Celebrating exploration, especially geographic exploration, is important because it connects us with a time in which we didn’t know everything. There are no more continents, forests, jungles, or oceans left to discover, and there haven’t been for generations. We have been granted that luxury by the risks explorers took in order to help us understand the world we live in, and that’s why Alexander Von Humboldt deserves his day. A day in which school children learn about science and the benevolence of discovery; a day in which we acknowledge and grieve our devastating history of native genocide, and racial imperialism, but also a day where we celebrate Alexander Von Humboldt, an American icon who didn’t sacrifice his humanity for his ambition.

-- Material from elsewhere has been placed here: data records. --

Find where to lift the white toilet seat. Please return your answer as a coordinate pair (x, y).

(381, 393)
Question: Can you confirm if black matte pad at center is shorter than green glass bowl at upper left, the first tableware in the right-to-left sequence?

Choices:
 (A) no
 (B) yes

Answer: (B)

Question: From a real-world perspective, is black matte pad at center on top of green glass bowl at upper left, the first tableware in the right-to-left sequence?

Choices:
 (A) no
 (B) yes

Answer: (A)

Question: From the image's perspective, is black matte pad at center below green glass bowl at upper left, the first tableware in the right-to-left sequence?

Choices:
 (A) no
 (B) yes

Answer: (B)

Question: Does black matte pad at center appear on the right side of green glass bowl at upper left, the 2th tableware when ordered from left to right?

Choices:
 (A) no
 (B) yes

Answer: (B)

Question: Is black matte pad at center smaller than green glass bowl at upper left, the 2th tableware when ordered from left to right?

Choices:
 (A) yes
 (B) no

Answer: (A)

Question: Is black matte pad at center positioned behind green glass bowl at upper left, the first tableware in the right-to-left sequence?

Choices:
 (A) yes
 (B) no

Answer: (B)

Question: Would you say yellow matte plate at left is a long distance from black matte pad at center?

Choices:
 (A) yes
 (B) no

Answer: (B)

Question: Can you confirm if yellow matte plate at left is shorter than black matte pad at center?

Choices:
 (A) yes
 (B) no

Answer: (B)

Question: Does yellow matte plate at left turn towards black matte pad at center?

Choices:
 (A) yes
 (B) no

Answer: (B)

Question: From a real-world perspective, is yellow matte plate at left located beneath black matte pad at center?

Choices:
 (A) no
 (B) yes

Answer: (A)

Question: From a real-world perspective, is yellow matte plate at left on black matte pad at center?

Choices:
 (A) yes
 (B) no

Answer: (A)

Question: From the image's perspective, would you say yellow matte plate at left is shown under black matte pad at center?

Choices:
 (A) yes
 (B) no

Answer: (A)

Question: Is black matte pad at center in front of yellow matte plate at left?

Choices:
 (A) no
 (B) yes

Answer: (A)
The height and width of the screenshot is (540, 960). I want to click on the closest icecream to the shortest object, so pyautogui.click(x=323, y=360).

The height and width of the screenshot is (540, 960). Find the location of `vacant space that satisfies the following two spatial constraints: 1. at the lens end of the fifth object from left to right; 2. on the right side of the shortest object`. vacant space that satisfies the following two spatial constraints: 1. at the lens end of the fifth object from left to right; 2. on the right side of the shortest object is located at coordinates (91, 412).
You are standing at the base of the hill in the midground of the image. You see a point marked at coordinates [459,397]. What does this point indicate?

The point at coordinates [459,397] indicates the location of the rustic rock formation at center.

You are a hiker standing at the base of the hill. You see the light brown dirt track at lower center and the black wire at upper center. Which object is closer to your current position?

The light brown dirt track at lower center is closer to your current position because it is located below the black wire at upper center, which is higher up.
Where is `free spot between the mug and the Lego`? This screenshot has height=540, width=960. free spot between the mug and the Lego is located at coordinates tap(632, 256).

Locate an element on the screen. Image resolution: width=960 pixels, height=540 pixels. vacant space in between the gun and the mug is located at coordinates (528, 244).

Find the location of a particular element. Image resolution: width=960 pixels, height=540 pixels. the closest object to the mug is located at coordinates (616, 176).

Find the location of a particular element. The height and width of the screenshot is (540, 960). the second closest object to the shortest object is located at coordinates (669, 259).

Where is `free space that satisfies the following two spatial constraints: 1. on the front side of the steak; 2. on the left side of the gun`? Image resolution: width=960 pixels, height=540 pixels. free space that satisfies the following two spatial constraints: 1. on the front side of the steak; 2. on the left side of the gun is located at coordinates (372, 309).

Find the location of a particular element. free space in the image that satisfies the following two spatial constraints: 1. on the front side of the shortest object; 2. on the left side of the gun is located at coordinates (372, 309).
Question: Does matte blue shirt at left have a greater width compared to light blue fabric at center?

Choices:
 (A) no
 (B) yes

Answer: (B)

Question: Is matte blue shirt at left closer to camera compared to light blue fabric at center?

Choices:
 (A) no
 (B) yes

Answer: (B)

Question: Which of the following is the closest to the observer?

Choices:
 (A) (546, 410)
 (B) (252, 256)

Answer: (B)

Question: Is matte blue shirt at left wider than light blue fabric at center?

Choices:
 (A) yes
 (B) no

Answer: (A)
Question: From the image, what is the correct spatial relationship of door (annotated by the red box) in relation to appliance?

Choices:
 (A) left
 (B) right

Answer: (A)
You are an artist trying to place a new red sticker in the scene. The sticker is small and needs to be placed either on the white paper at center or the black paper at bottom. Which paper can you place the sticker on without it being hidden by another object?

We’ve done this before. Remember September 14th, 1869, when the United States erupted in Celebration for Humboldt’s 100th birthday; remember the celebrations in former slave-state Tennessee; remember the former Presidents who fawned over his legacy; but most importantly, remember a wagon in Philadelphia that paraded through Fairmont Park during one of the many celebratory processions this day. The wagon was ornate, and held representatives of various racial groups, including Caucasian-American, Black, Native-American, Caucasian-European and East Asian people. To many at the time, this was Humboldt’s prevailing legacy: an embrace of each other.
Today, the United States finds itself falling back into demented habits of white supremacy and isolation. On September 14th, 2019, I hope to see the sentiment of the Philadelphia wagon replicated in a country-wide embrace of the man it is in our national DNA to celebrate.